**Problem**
All of the data below should be printed again word for word, pictures excluded.

**Supplied material**
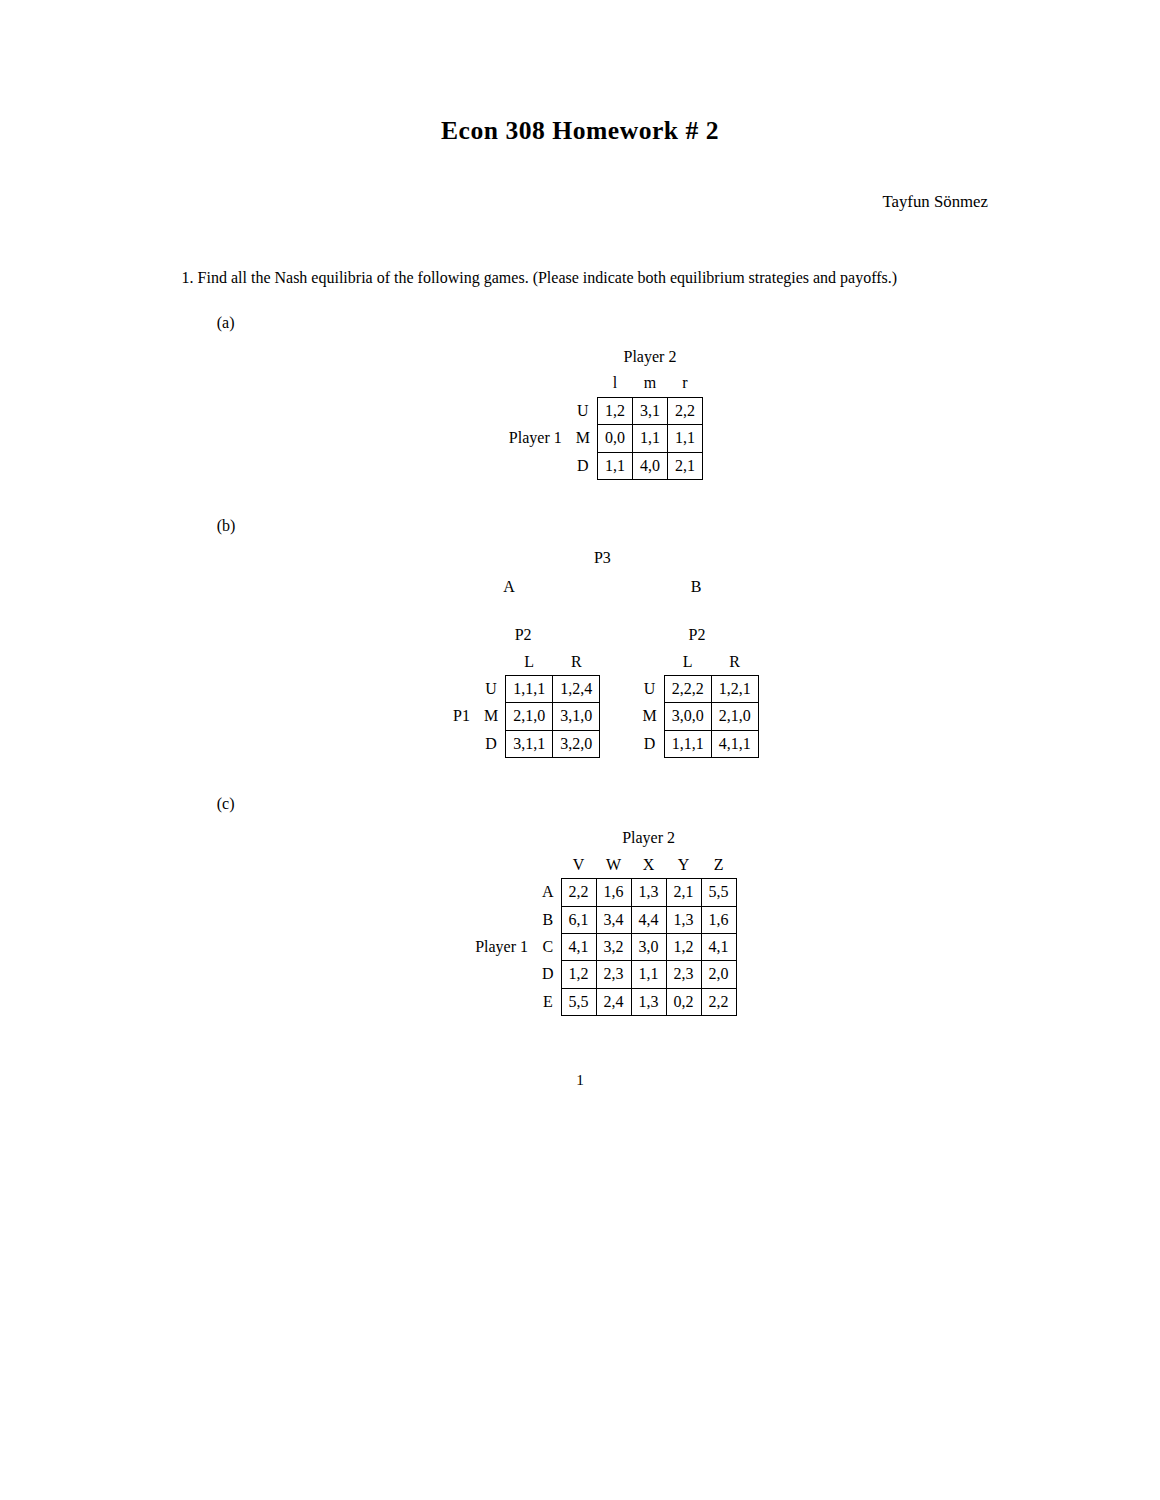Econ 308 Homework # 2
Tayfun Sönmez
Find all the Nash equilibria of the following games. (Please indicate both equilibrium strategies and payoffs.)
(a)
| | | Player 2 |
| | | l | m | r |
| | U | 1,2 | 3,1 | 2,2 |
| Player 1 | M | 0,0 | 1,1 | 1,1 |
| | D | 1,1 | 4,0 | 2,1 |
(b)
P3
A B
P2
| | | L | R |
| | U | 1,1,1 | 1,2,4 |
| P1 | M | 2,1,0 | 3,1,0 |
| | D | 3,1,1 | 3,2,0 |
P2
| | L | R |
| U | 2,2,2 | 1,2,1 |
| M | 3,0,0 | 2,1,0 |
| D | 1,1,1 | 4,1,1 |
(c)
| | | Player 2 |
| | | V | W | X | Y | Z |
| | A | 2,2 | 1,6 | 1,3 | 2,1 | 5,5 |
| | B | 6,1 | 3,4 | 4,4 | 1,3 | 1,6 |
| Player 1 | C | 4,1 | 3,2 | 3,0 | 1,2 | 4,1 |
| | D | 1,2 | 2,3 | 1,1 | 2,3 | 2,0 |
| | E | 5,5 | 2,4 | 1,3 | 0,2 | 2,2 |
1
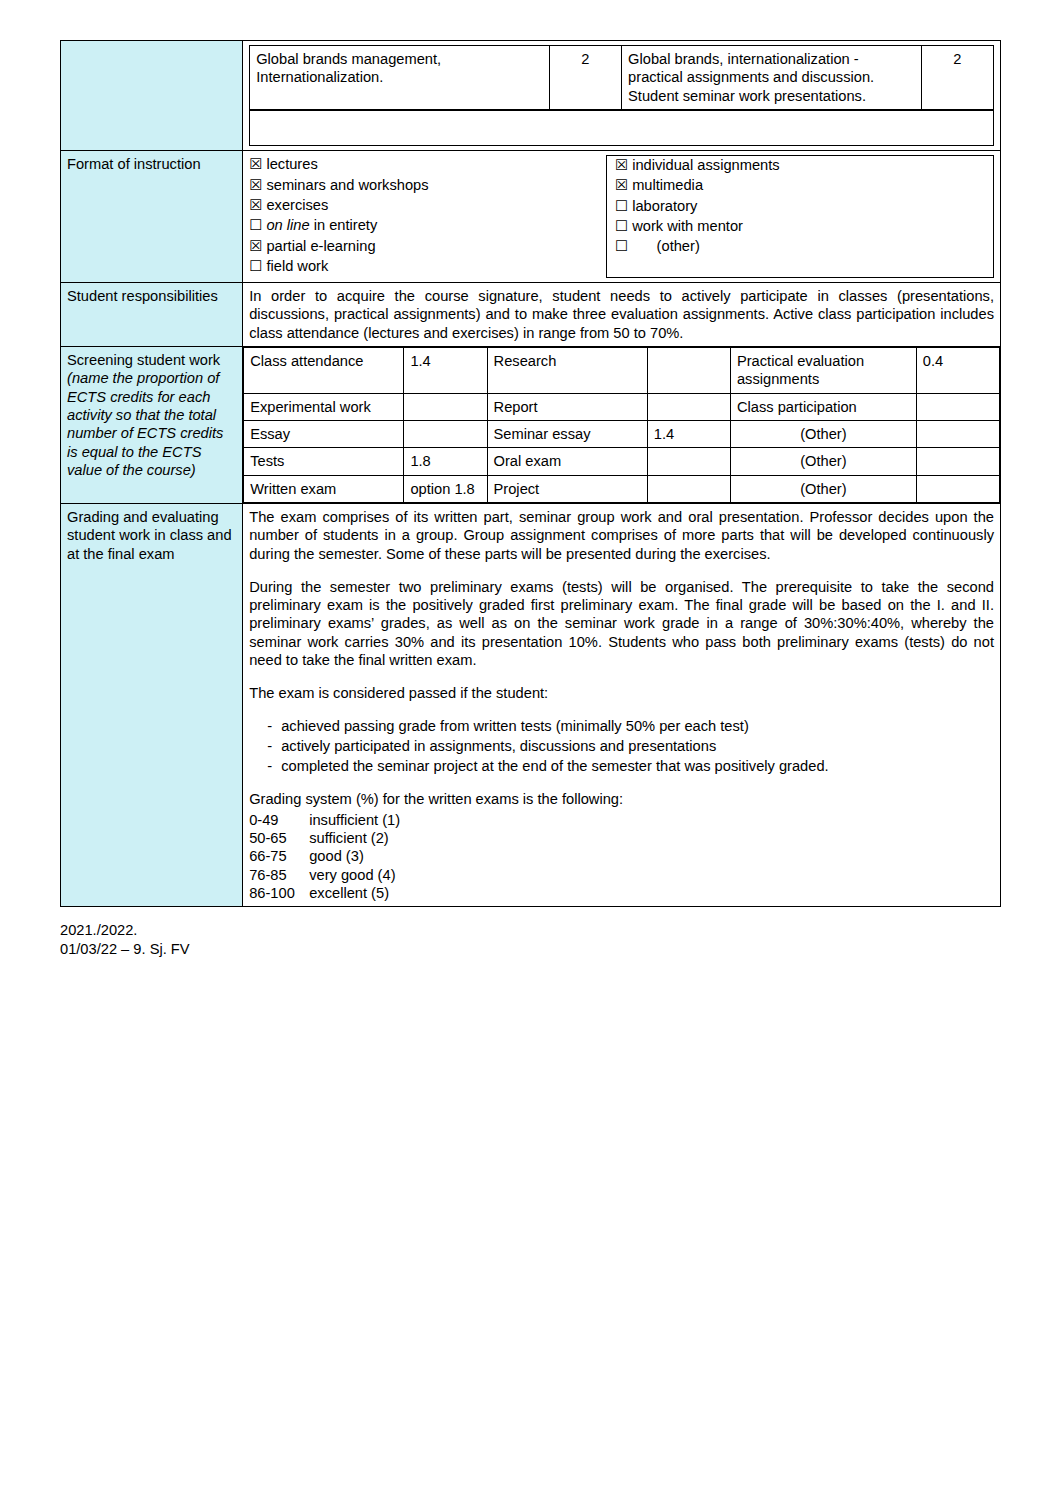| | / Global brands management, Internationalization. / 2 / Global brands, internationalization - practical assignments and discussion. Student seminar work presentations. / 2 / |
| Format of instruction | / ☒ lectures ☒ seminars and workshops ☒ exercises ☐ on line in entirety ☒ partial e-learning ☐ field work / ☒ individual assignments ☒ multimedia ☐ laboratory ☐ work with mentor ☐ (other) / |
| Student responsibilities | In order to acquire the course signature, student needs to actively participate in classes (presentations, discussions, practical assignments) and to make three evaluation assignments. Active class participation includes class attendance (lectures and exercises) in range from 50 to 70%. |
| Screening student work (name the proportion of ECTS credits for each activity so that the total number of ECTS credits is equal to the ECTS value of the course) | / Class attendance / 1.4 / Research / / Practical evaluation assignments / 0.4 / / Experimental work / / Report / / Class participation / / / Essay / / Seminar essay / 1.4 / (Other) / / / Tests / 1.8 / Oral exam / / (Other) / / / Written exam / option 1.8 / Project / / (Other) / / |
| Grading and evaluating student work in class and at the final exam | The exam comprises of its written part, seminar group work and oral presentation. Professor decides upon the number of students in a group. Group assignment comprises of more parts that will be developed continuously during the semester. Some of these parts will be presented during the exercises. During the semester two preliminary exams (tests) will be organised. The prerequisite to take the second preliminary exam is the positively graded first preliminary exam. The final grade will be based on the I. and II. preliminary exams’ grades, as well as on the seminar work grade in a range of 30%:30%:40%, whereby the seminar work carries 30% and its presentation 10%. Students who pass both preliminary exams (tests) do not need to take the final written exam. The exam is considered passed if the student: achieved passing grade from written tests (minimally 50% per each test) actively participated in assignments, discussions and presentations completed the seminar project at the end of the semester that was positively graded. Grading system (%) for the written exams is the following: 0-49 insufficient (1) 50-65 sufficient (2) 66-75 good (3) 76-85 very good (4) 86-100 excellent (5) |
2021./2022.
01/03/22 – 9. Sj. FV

**Reply to the exercise**
Econ 308 Homework # 2
Tayfun Sönmez
Find all the Nash equilibria of the following games. (Please indicate both equilibrium strategies and payoffs.)
(a)
| | | Player 2 |
| | | l | m | r |
| | U | 1,2 | 3,1 | 2,2 |
| Player 1 | M | 0,0 | 1,1 | 1,1 |
| | D | 1,1 | 4,0 | 2,1 |
(b)
P3
A B
P2
| | | L | R |
| | U | 1,1,1 | 1,2,4 |
| P1 | M | 2,1,0 | 3,1,0 |
| | D | 3,1,1 | 3,2,0 |
P2
| | L | R |
| U | 2,2,2 | 1,2,1 |
| M | 3,0,0 | 2,1,0 |
| D | 1,1,1 | 4,1,1 |
(c)
| | | Player 2 |
| | | V | W | X | Y | Z |
| | A | 2,2 | 1,6 | 1,3 | 2,1 | 5,5 |
| | B | 6,1 | 3,4 | 4,4 | 1,3 | 1,6 |
| Player 1 | C | 4,1 | 3,2 | 3,0 | 1,2 | 4,1 |
| | D | 1,2 | 2,3 | 1,1 | 2,3 | 2,0 |
| | E | 5,5 | 2,4 | 1,3 | 0,2 | 2,2 |
1
| | / Global brands management, Internationalization. / 2 / Global brands, internationalization - practical assignments and discussion. Student seminar work presentations. / 2 / |
| Format of instruction | / ☒ lectures ☒ seminars and workshops ☒ exercises ☐ on line in entirety ☒ partial e-learning ☐ field work / ☒ individual assignments ☒ multimedia ☐ laboratory ☐ work with mentor ☐ (other) / |
| Student responsibilities | In order to acquire the course signature, student needs to actively participate in classes (presentations, discussions, practical assignments) and to make three evaluation assignments. Active class participation includes class attendance (lectures and exercises) in range from 50 to 70%. |
| Screening student work (name the proportion of ECTS credits for each activity so that the total number of ECTS credits is equal to the ECTS value of the course) | / Class attendance / 1.4 / Research / / Practical evaluation assignments / 0.4 / / Experimental work / / Report / / Class participation / / / Essay / / Seminar essay / 1.4 / (Other) / / / Tests / 1.8 / Oral exam / / (Other) / / / Written exam / option 1.8 / Project / / (Other) / / |
| Grading and evaluating student work in class and at the final exam | The exam comprises of its written part, seminar group work and oral presentation. Professor decides upon the number of students in a group. Group assignment comprises of more parts that will be developed continuously during the semester. Some of these parts will be presented during the exercises. During the semester two preliminary exams (tests) will be organised. The prerequisite to take the second preliminary exam is the positively graded first preliminary exam. The final grade will be based on the I. and II. preliminary exams’ grades, as well as on the seminar work grade in a range of 30%:30%:40%, whereby the seminar work carries 30% and its presentation 10%. Students who pass both preliminary exams (tests) do not need to take the final written exam. The exam is considered passed if the student: achieved passing grade from written tests (minimally 50% per each test) actively participated in assignments, discussions and presentations completed the seminar project at the end of the semester that was positively graded. Grading system (%) for the written exams is the following: 0-49 insufficient (1) 50-65 sufficient (2) 66-75 good (3) 76-85 very good (4) 86-100 excellent (5) |
2021./2022.
01/03/22 – 9. Sj. FV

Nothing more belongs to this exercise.